Intervista a Vanna Radi, allenatrice di Irene Siragusa
«Quando Irene ha vinto l’oro alle Universiadi, ed tornata da Taipei, ci siamo abbracciate, è stato il coronamento di tutto il lavoro che avevamo fatto fino ad allora»
Dietro ogni atleta di successo c’è sempre un allenatore, che spesso lavora nell’ombra, lontano dalle luci della ribalta, svolgendo però un ruolo fondamentale, che merita di essere raccontato. Per questo abbiamo incontrato Vanna Radi, allenatrice della campionessa di atletica valdelsana Irene Siragusa.
Come nasce il tuo rapporto professionale e personale con Irene?
«Irene l’ho conosciuta quando era piccola, frequentava le scuole medie. Veniva al campo una o due volte a settimana, per cui non la vedevo molto spesso. All’epoca io allenavo altri ragazzi, ma conoscevo sua madre e sua zia, con cui avevo fatto atletica leggera da giovane. Nel maggio del 2009 Irene e la sua famiglia hanno deciso di cambiare tecnico e così ho iniziato ad allenarla. Da lì è iniziato questo percorso, che dura da più di 10 anni e direi che procede bene».
Com’è la giornata tipo di un atleta e di un’allenatrice?
«Io non faccio l’allenatrice a tempo pieno, ho un altro lavoro, e buona parte della mia giornata è dedicata a quella che è la mia vera attività lavorativa. Quando esco dal lavoro ci troviamo al campo e facciamo le nostre sedute di allenamento, che variano a seconda delle giornate, dalle due alle tre ore, in campo e in palestra».
Come vivi la gara? Non affrontarla in prima persona ti trasmette più o meno ansia?
«Più che ansia la chiamerei condivisione d’intenti e di paure con Irene.
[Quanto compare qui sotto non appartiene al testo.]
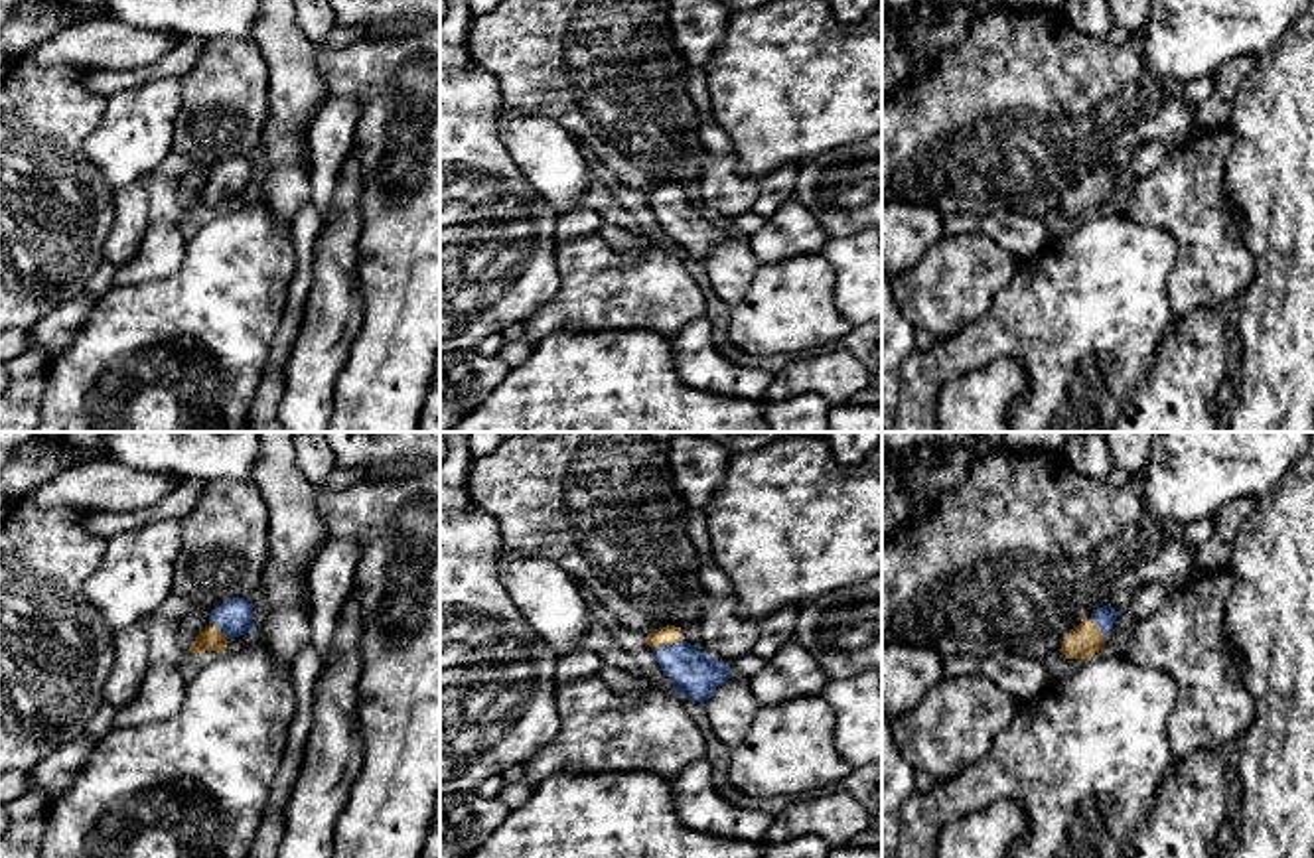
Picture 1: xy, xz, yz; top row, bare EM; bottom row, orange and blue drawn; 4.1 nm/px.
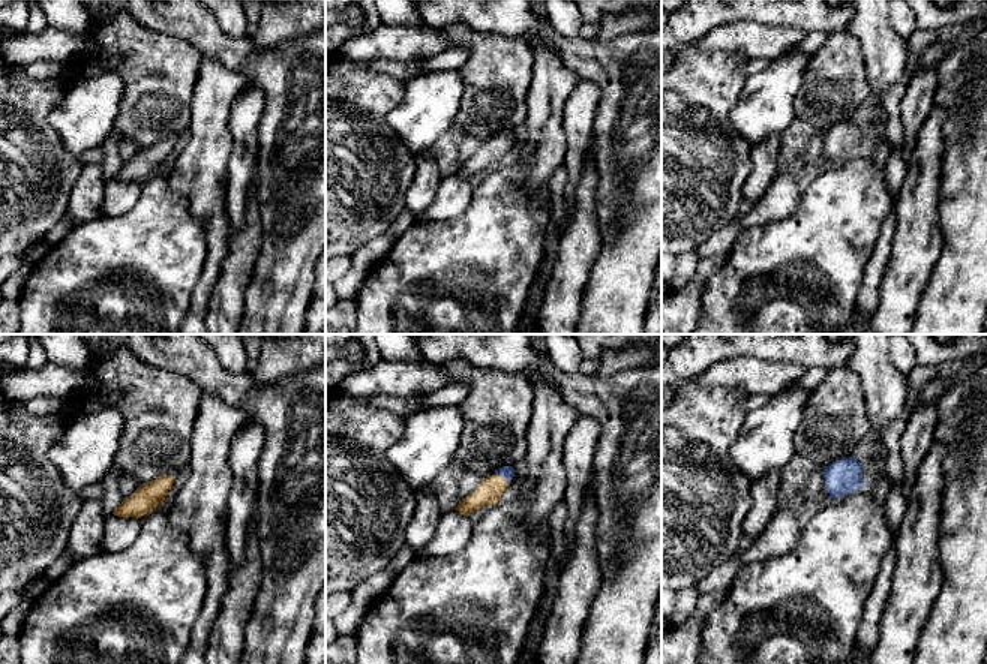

Quando arriva il momento della gara mi chiedo sempre se ho fatto tutto come dovevo e a volte mi vengono mille dubbi, penso che magari se avessi fatto qualcos’altro sarebbe successo qualcosa di diverso. In fondo, però, so che se siamo arrivate a quel punto è perché sono state prese delle decisioni ed è stato fatto un percorso in cui crediamo, altrimenti non lo avremmo intrapreso. C’è un po’ di paura per il risultato, ma c’è anche la consapevolezza che è stato fatto il possibile».
Qual è stato il momento più emozionante in questi anni?
«Quando Irene ha vinto l’oro alle Universiadi, ma più che il momento della vittoria, visto che io la guardavo in televisione, è stato emozionante quando è tornata da Taipei. Non me lo aspettavo, ma lei mi è saltata praticamente addosso e ci siamo abbracciate, è stato il coronamento di tutto il lavoro che avevamo fatto fino ad allora. Era ciò che cercava lei e ciò che io desideravo per lei, riuscire a realizzare uno dei suoi sogni, farle ottenere un risultato prestigioso a livello internazionale. In quell’occasione si è anche qualificata per i mondiali».
Riesci a girare il mondo con Irene?
«Il problema è il lavoro, a volte riesco a ritagliarmi dei periodi di ferie quando lei ha le gare più importanti a livello internazionale, ma non sempre ci riesco. Quando era più piccola era più semplice perché si sapeva che aveva un solo appuntamento internazionale all’anno che cadeva quasi sempre nel periodo di luglio. Adesso che gli appuntamenti sono un po’ più spalmanti nel corso dell’anno diventa più difficile».
Cos’ha dato il territorio a Irene?
«È stato fondamentale, credo che lei si riconosca molto nella sua terra, nella sua città, anche perché qui ha la sua famiglia e i suoi amici. Per quello che posso capire, si sente molto sicura qui, è felice di vivere nel territorio in cui è nata e cresciuta».
Cosa consigli a chi vuole incominciare a praticare atletica?
«È un’attività che o la ami o la odi. Io ho fatto questa scelta quando ero ancora molto giovane, ho cominciato ad allenare che non avevo ancora 18 anni e non ho mai smesso. Sono molto felice di quello che faccio perché è quello che mi piace. Il mio consiglio è scegliere di fare ciò che dà gioia e soddisfazione. Se si sceglie un’attività pensando solo al risultato, per ottenere la fama e la gloria, allora non conviene, non è la strada giusta».